To be honest these facets where not exactly grabbed out of the thin air :-) I highly encourage to go play with the real deal and the homepage of the State Library of Denmark.

Technical Aspects of Facetting

If you take indexing libraries like Lucene or Xapian out of the box – you have to do quite a lot of work to get correct facetting. And by correct I mean always getting the counts exactly right and always calculating the entire facet sets for the active query.

A common solution to give the illusion of facets is to simply calculate them on the search engine for the first 100 hits (or 1000, or whatever). This leads to a slow and resource hungry solution that doesn’t provide the right results for large results sets (with more than 100 hits).

Fear not! There are shrink wrapped products like Summa or Solr that can give you correct facets pretty much out of the box. However it’s still not exactly something you are going to run on low end servers (unless you have a very small index).

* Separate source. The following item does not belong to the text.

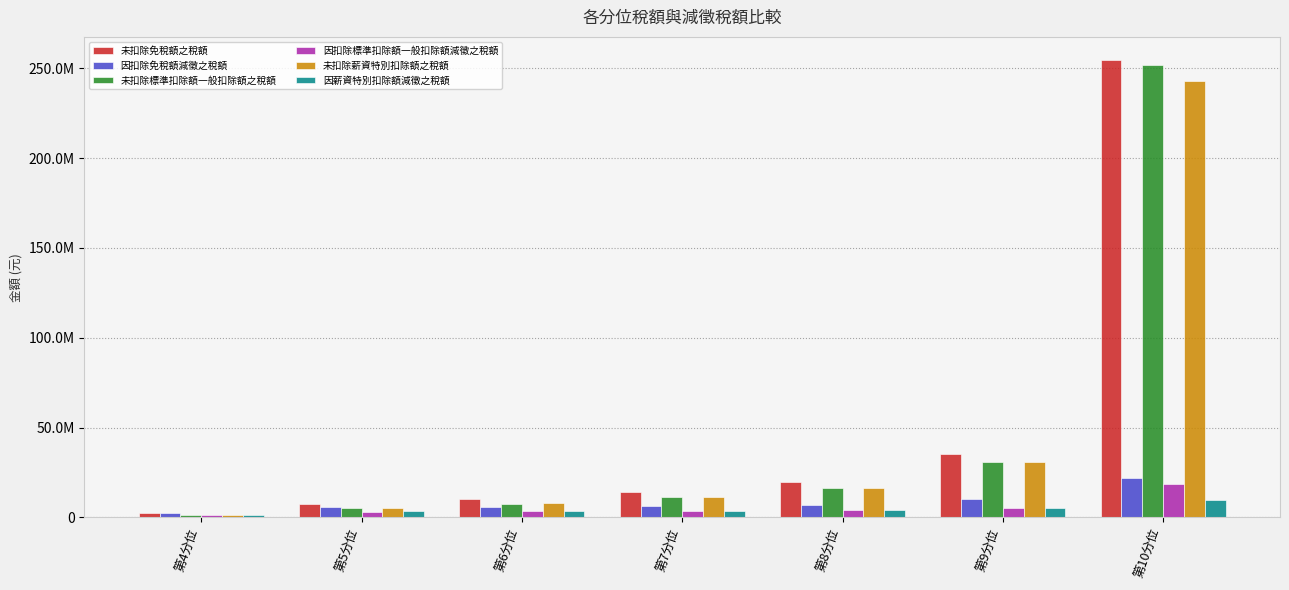

Which series has the largest total across all categories?

未扣除免稅額之稅額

This is where my true inspiration behind this blog post is revealed! Toke Eskildsen (my awesome former coworker) has been hacking away, trying to get the facetting system from Summa upstreamed into Lucene. Along his way optimizing the internals of Lucene with facetting in mind and providing hooks to make facetting more efficient. Toke’s latest status update certainly heralds a brighter future! :-D

It’s my hope that Toke’s work can help bring facetting more into the mainstream – because it’s truly and awesome way to browse huge datasets.

Facetting on the Open Source Infrastructure

Dreaming on into a world where facetting is ubiquitous I can certainly see Bugzilla, Launchpad, translations sites, wikis, and what not making lives a lot easier for everyone from passers-by to professional developers if they could do facetting across their metadata.

Facetting on the Desktop

Even though Toke’s work is all sorts of awesome, my gut instinct tells me that general facetting still would be too heavy a task for a normal desktop.

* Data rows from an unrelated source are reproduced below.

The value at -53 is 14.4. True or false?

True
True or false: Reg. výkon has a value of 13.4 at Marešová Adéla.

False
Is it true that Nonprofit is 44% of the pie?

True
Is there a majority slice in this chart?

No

That said, it may not be impossible. At the very least I want it to be possible! :-) Really polishing of the low level data structures, maybe cheating just a wee bit, we can get something which is good enough.

A while back I actually configured Summa to harvest my desktop (wiring it up with Tika) configuring Summa to create facets for document titles, uris, and mimetypes. Stuff like that. And when I started browsing my files in Summa I just immediately had one of those Eurika moments:

Files are meant to be browsed through facets!

It just felt so right :-)

(Bonus: Facetting and Zeitgeist?)

Sorry I don’t have a cool demo to show here :-) Just a pipe dream to share.

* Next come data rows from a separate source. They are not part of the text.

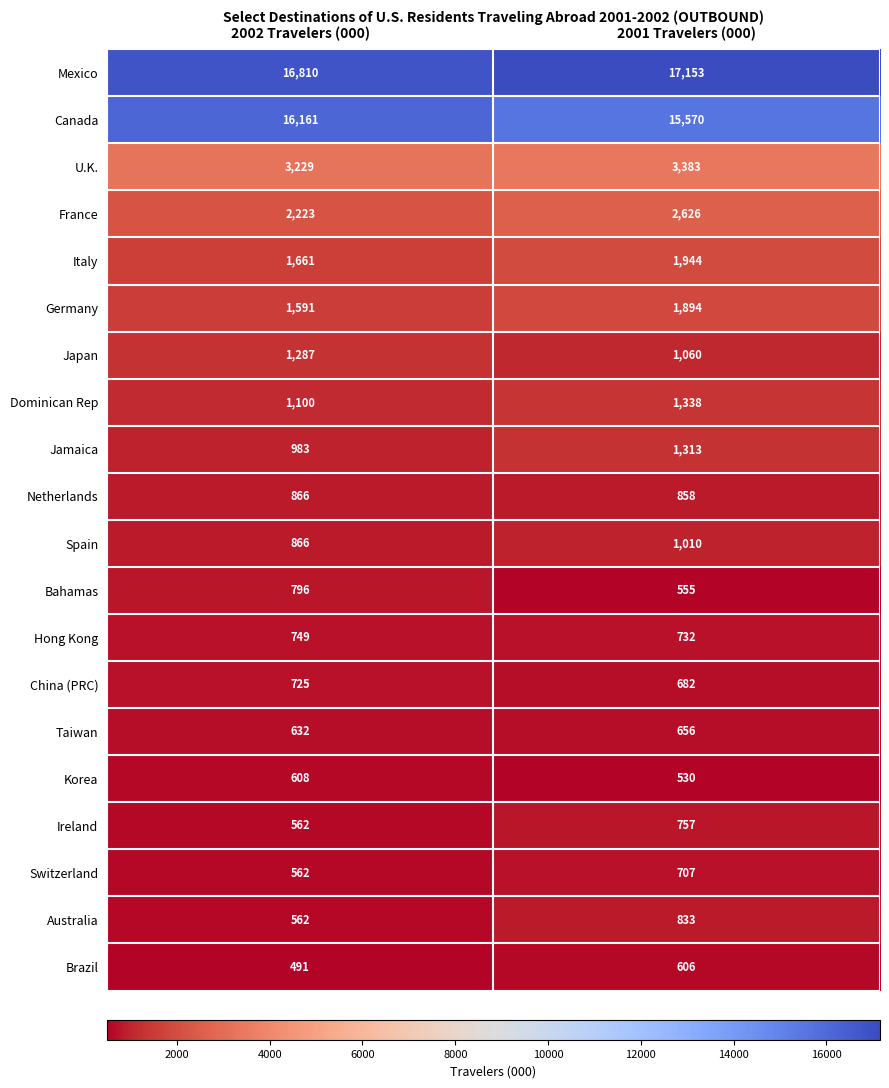

At how many categories does at least one series exceed 15846?

2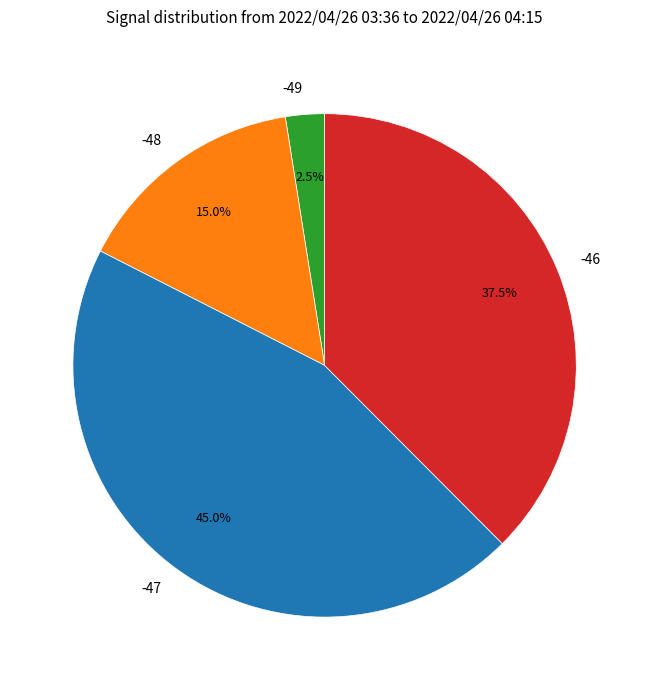

What portion of the pie excludes -49?

97.5%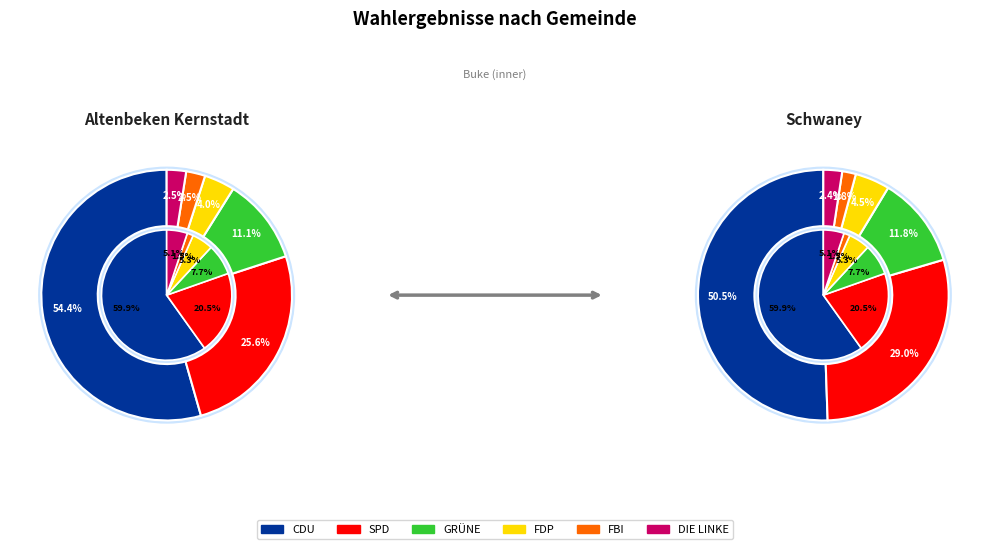

To the nearest percent, what portion does SPD represent?

29%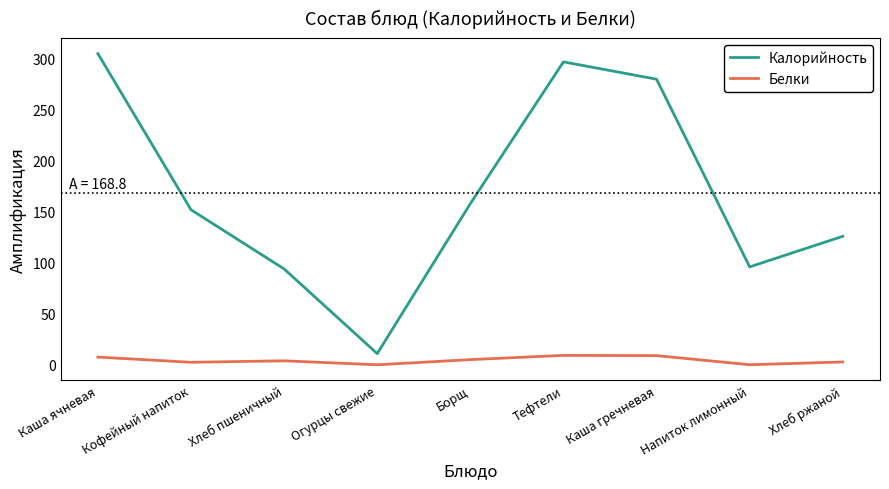

What is the difference between the maximum and second lowest values in the Белки series?

9.2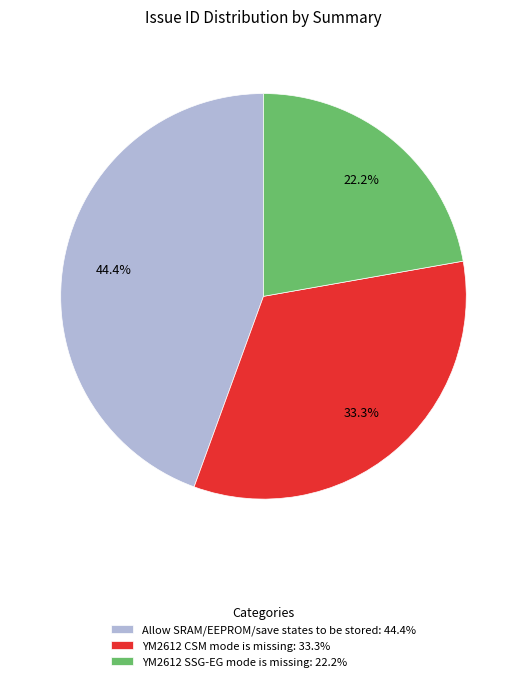

True or false: Allow SRAM/EEPROM/save states to be stored accounts for 44% of the total.

True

In theory; it is possible to define a Timeline facet where each entry would correspond to a certain time range (the histogram for Gnome Activity Journal is actually more or less doing this).

Couple this with the zeitgeist-fts-extension to give you a full text search interface and you have the foundations. Now you “just” need to intersect the searches with some facetting info on the logged metadata and do a heckuwa lot of counting, and presto – magical interface to replace the aging hierarchical file system metaphor :-)

Ok – I may have made that last part sound easier than it’s likely to be… To be honest it’s gonna be darn friggin hard to implement in an effiencient and light way. So don’t hold you breath… I’m not.